Kids' votes don't count, but they're counted

October 31, 2008|By ERIN CUNNINGHAM

Erica Sagal believes that children as young as 12 should be allowed to vote in presidential elections.

Maybe that's because the E. Russell Hicks Middle School seventh-grader is 12 years old. And while she can't vote in the Nov. 4 general election, Erica joined thousands of Washington County Public Schools students who recently cast ballots in a mock election. With final results not yet available, local students appeared to be leaning toward Democratic presidential nominee Barack Obama by a slim margin.

Obama won handily at Erica's school, where he beat GOP presidential nominee John McCain, 424-190.
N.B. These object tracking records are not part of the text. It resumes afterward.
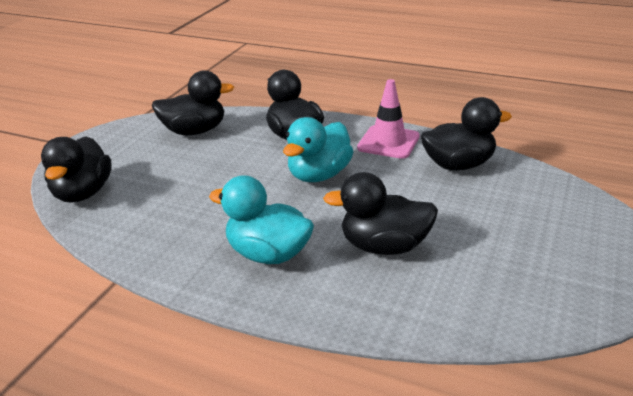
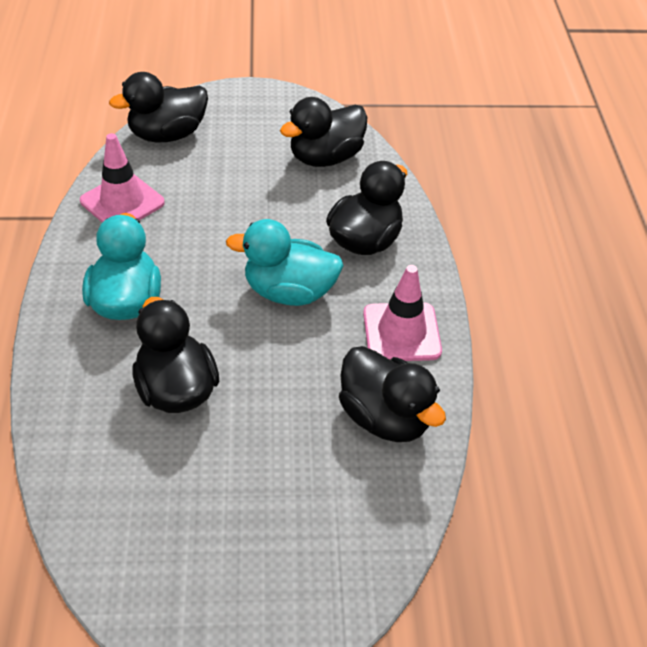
camera: 60 degrees right, 15 degrees up
black duck [152,70,234,135] -> black duck turned 90 degrees clockwise [280,97,367,167]
none -> pink traffic cone [80,133,165,223]

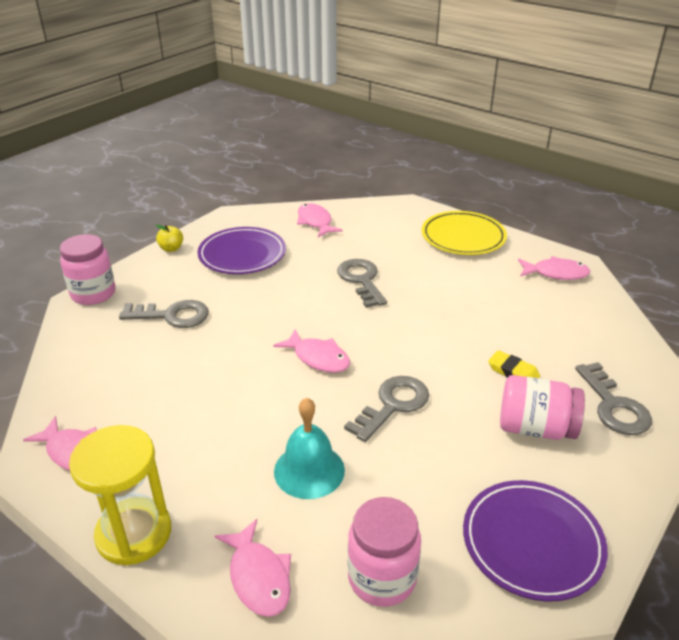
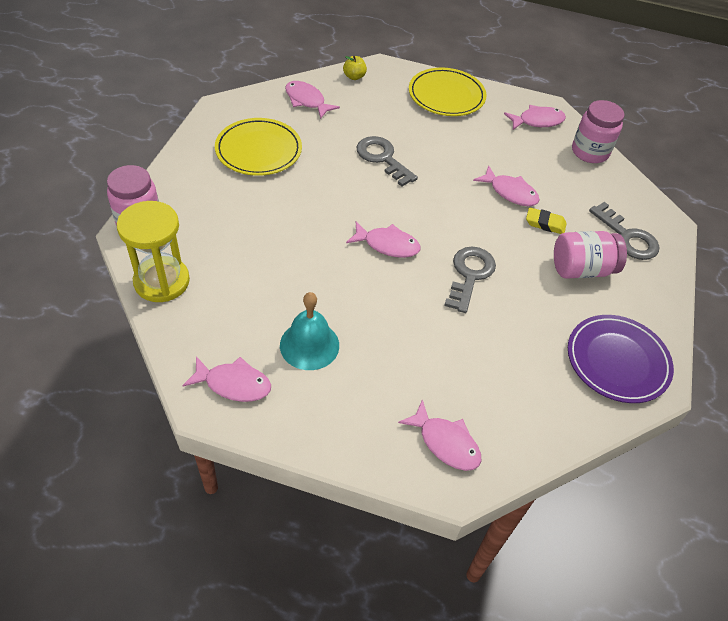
camera: 25 degrees left, 15 degrees up
yellow hourglass [69,425,171,565] -> yellow hourglass moved to [117,201,190,302]
grey key [119,300,209,328] -> none
yellow apple [156,224,183,252] -> yellow apple moved to [343,56,367,80]
purple plate [198,227,286,274] -> yellow plate [215,118,302,176]
turquoise bell [274,398,345,499] -> turquoise bell moved to [280,292,339,370]
pink jar [348,497,421,607] -> pink jar moved to [572,100,624,163]
none -> pink fish [473,165,540,206]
The mock election was a partnership between The Herald-Mail's Newspaper in Education Program and Washington County Public Schools.

"The election resembles the election for adults," said Amanda Harrast, 12, an E. Russell Hicks student.
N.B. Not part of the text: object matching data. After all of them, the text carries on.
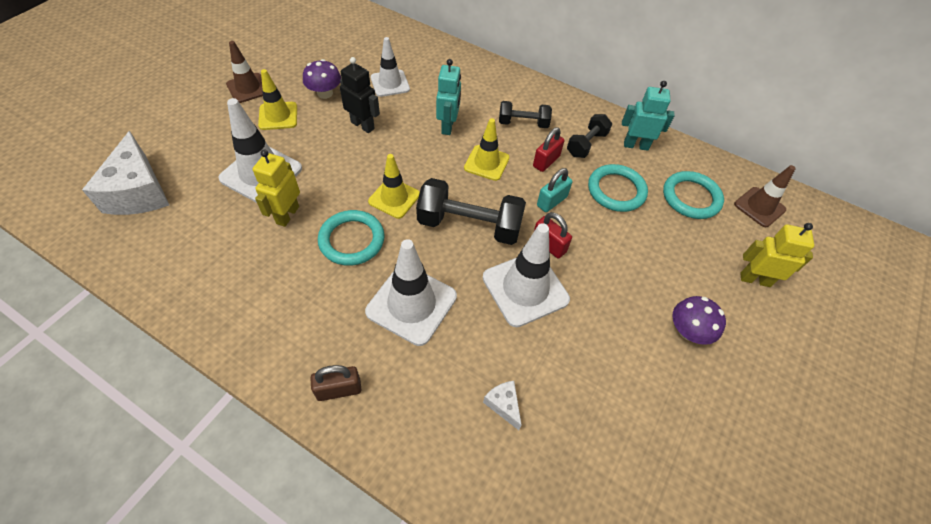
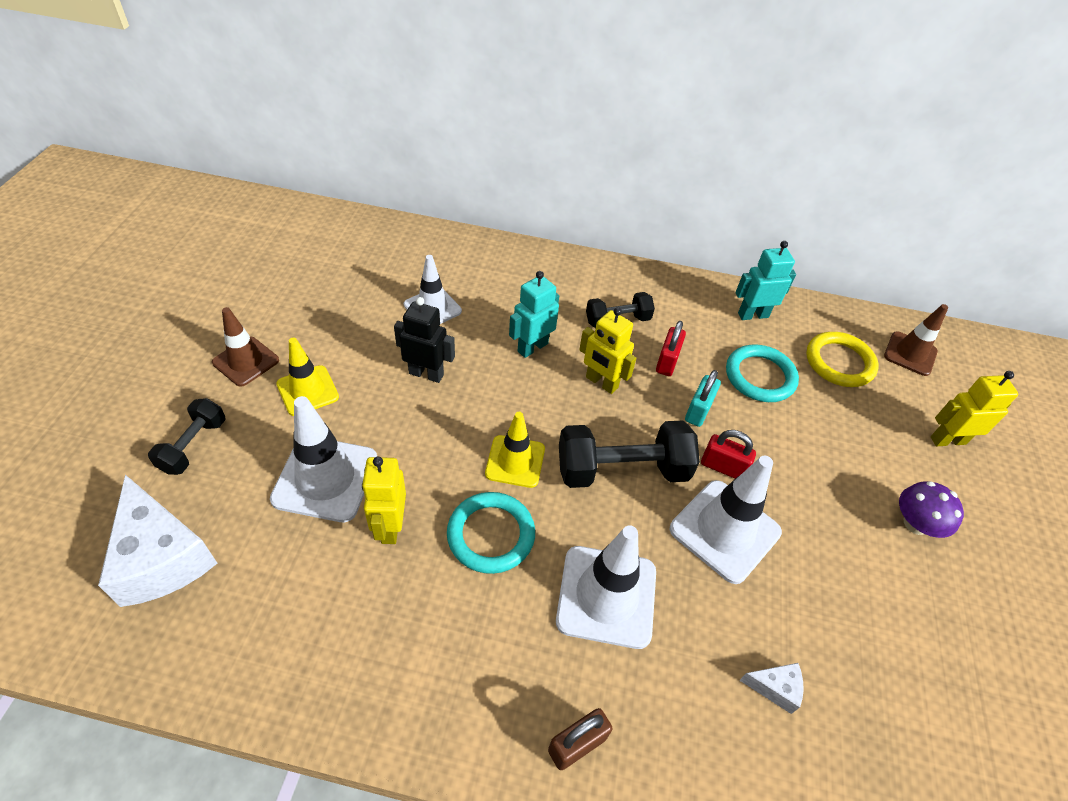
camera: 20 degrees left, 5 degrees down
purple mushroom [303,59,341,99] -> none
turquoise robot [436,59,461,135] -> turquoise robot turned 120 degrees counterclockwise [509,271,559,358]
yellow traffic cone [464,118,509,181] -> yellow robot [579,307,636,394]
white cheese [483,381,522,430] -> white cheese turned 150 degrees clockwise [739,663,804,714]
black dumbbell [567,114,612,158] -> black dumbbell moved to [148,398,226,475]
turquoise ring [663,171,724,219] -> yellow ring [806,332,879,387]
Students voted in the presidential and 6th District Congressional races. They also selected an issue that was important to them and chose a past president they support.


E. Russell Hicks teacher Amanda Baran said she noticed her students would bring up the presidential election during class discussions. Baran said she took that opportunity to answer some of the questions they had and talk about important current news in her "global issues class."

"It's a good way for kids to speak their mind," Erica said of the mock election.

Students across Washington County said the most important issue on their minds when voting was the economy. Other issues important to students included health care and global warming.

Erica said she does worry about the economy, and said the trillions of dollars of debt incurred by the United States is "really bad."

In addition to voting for McCain, Erica said she also voted for "the Bartlett person" - referring to incumbent Congressman Roscoe Bartlett, a Republican.

Whitley Tobei, 12, an E. Russell Hicks seventh-grader, said it was "pretty cool to count the votes." Whitley and Erica are members of the school's student government group that was in charge of tallying votes Thursday.